*** Begin section ***

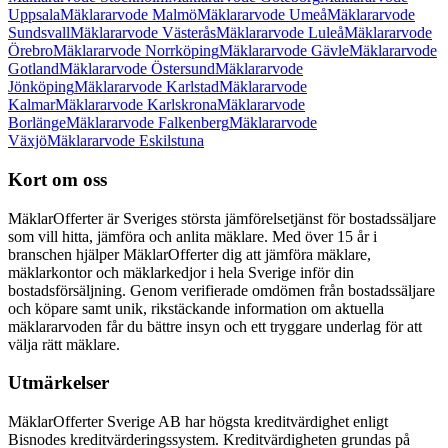
Uppsala
Mäklararvode Malmö
Mäklararvode Umeå
Mäklararvode
Sundsvall
Mäklararvode Västerås
Mäklararvode Luleå
Mäklararvode
Örebro
Mäklararvode Norrköping
Mäklararvode Gävle
Mäklararvode
Gotland
Mäklararvode Östersund
Mäklararvode
Jönköping
Mäklararvode Karlstad
Mäklararvode
Kalmar
Mäklararvode Karlskrona
Mäklararvode
Borlänge
Mäklararvode Falkenberg
Mäklararvode
Växjö
Mäklararvode Eskilstuna
Kort om oss
MäklarOfferter är Sveriges största jämförelsetjänst för bostadssäljare
som vill hitta, jämföra och anlita mäklare. Med över
15
år i
branschen hjälper MäklarOfferter dig att jämföra mäklare,
mäklarkontor och mäklarkedjor i hela Sverige inför din
bostadsförsäljning. Genom verifierade omdömen från bostadssäljare
och köpare samt unik, rikstäckande information om aktuella
mäklararvoden får du bättre insyn och ett tryggare underlag för att
välja rätt mäklare.
Utmärkelser
MäklarOfferter Sverige AB har högsta kreditvärdighet enligt
Bisnodes kreditvärderingssystem. Kreditvärdigheten grundas på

*** End section ***

TASK GOAL
Nothing but a number should be given: the number of lines in the records that contain the word "mäklare".

YOUR SOLUTION
3